_Work instruction_
The entries below need to be transcribed exactly, without their images.

Extracted page text data:
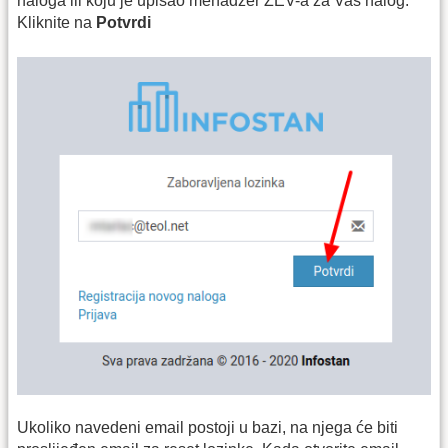
naloga ili koju je upisao menadžer ZEV-a za Vaš nalog.
Kliknite na
Potvrdi
Ukoliko navedeni email postoji u bazi, na njega će biti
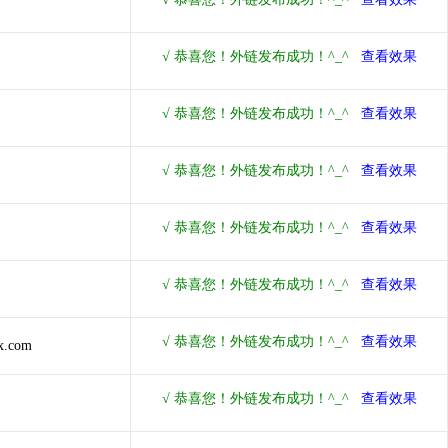
x.com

_Solved problem_
naloga ili koju je upisao menadžer ZEV-a za Vaš nalog.
Kliknite na
Potvrdi
Ukoliko navedeni email postoji u bazi, na njega će biti
x.com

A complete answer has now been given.